遅くなりました リアルが忙しくて中々投稿出来ませんでした。 申し訳ありません ((。´・ω・)。´_ _))ペコリ

翌日の朝一真は冒険者ギルドでカンダー達を待っていた。その腰に長剣が装備されていた。この長剣は昨日適当に買ってきたのだ。普通の量産品で特徴的な武器では無い。一真は正直無手で戦うわけにも行かないので、買ってきただけなのだ。そんな高価な物を買う気はなかった。


「おう、坊主待たせたな」


カンダーは装備を固めた姿で一真の目の前に現れる。その装備は前回見たものより、良い物になっている気が一真はしていた。その視線を感じ取ったのだろうか、嬉しそうな顔をして、一真に装備を見せる。


「いや~、今回の報酬で買った装備だ。どうだ?」


カンダーは新しいおもちゃを自慢するように、一真に装備を見せびらかす。確かに新しい装備だが金ピカの装備で目に見えて豪華に見える訳でもないのだ。一真にはその装備がどれくらい高価なのか分からなかった。


「この装備なミノタウロスの革を使って、更に革と革の間に薄い鉄板が入っている。重量も無くて、ある程度の防御力もある装備だ」


ミノタウロスって言ったら、ダンジョンの五十一層にいる魔物だ。それなりに強い魔物だ。魔物の階級だと中級程度の魔物だ。一真がよく使っているハイウルフマンと同じくらいの強さに当たる。


「他の人の装備も新しく?」

「ああ、サンダーは盾も片手剣も強化した。エンダーの槍も強化してある」

「あれ、カンダーの武器の強化は?」

「ああ、わいか? わいの武器は基本使い捨てることを考えているから、そんな高価な武器は買わないぞ」


一真はカンダーが手斧を投げて、戦っていたことを思い出す。ああ言う戦いをするとなると高い武器を買うわけにはいかないのだろう。


「それじゃ、クエスト受けてきたぞ」

「クエスト内容は何?」

「行商人の護衛だ。行き帰りの護衛をすることになっている」

「へえ~、行きはどこまで行くの?」

「それが、今回わいらが緊急クエストで行った町だ。物資が足りなくなっているから、それを届ける行商人を護衛する。一応行商人も子飼いの護衛はいるようだが、そらだけじゃ人数が足りなくなるから、それを補充する為に雇われた」

「へえ~」


大量の魔物に襲われたことで、破壊された城壁や家屋などがある。それを修理する為の木材や鉄など、他にも食べ物も不足しているのだった。

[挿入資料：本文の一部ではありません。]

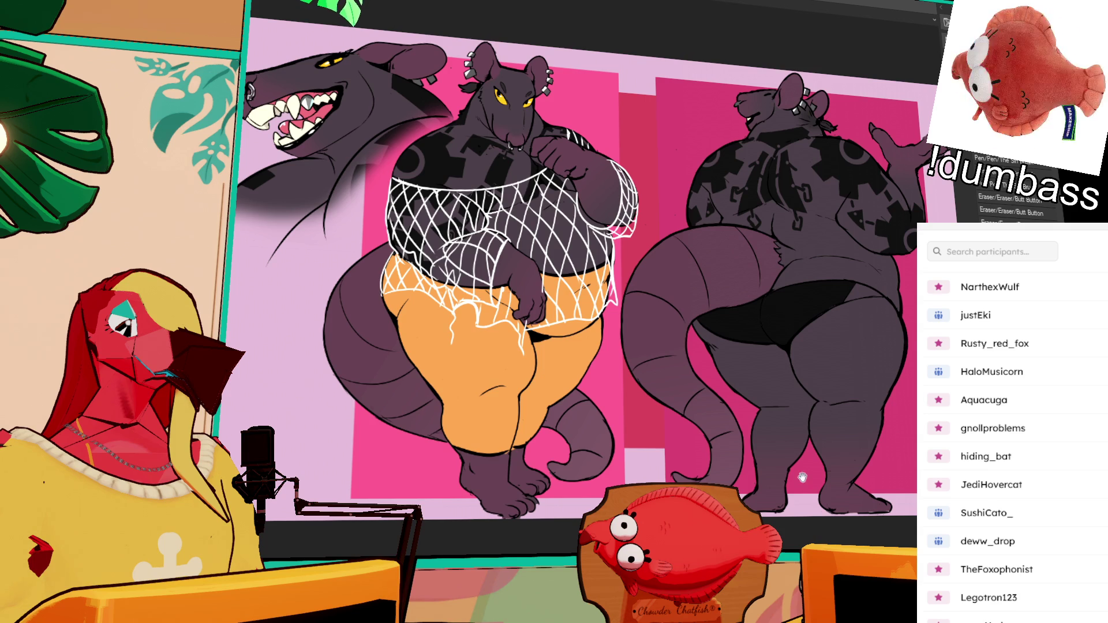
pyautogui.moveTo(803, 477); pyautogui.dragTo(813, 466)
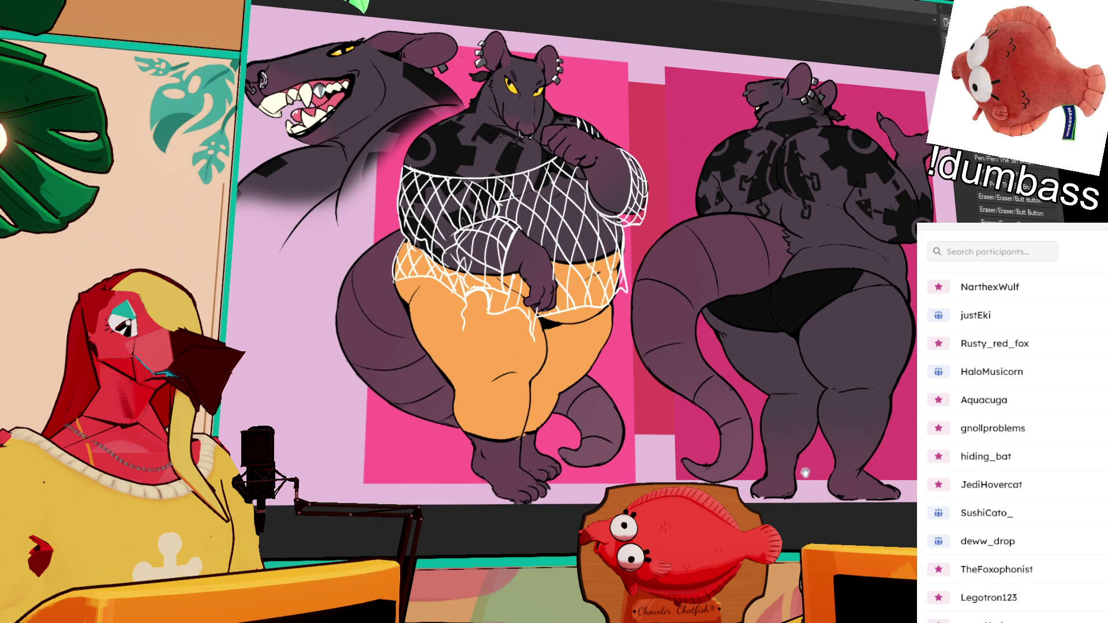
pyautogui.scroll(2, 805, 465)
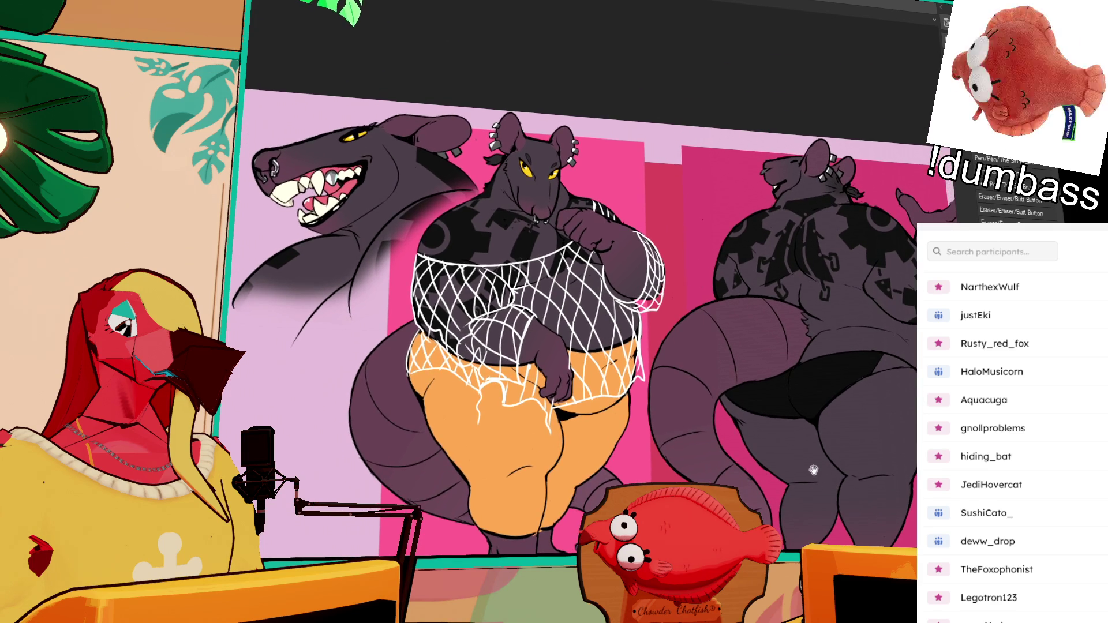
pyautogui.moveTo(814, 471); pyautogui.dragTo(837, 455)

「食事は向こうが用意してくれるらしいから、食料は基本的に用意しなくても大丈夫だ」


エンダーはそう言うと自分達の荷物を顎で示した。そこには武器や寝袋、テントがあるだけだった。食料は向こうが用意してくれると言うことは、水も用意してくれているであろう。食べ物はともかく水はかなりの重量になる。魔法で水が出せると言っても、生活するのにはかなりの水がいるので、持ち歩くのが普通なのだ。それが無いと言うことはかなり荷物を軽くすることが出来る。


「分かった、武器は既に持っている。寝袋は……まあ、このローブが寝袋替わりにする」

「そうか……まあ、最悪俺達の寝袋で一緒に寝るってことも出来るぞ」


流石に一真はむさいおっさん達と肌をくっつけて寝るのは遠慮したいので、丁重にそれは断った。


「でも買わないわけにはいかないだろう」


カンダーは奴隷を指差して言う。


「ここに奴隷とは言え、この年頃の子供を一人置いていく訳にはいかないだろう。その子も連れて行くのだろう?」

「まあ……確かに」


奴隷の服はしっかりしたものを着ているとは言え、この服で寝かすわけにはいかないだろう。自分はともかくそんな服で寝たら、いくら暖かいとは言え体調は崩す。だけどこの為に態々寝袋を買うのもどうかと一真は考えた。


「俺のローブで一緒にくるまれば良いだろう。それなら態々寝袋を買う必要はない」


一真が来ているローブはダボダボとは言わないが、ある程度余裕がある。こいつの体の小ささなら十分入るだろう。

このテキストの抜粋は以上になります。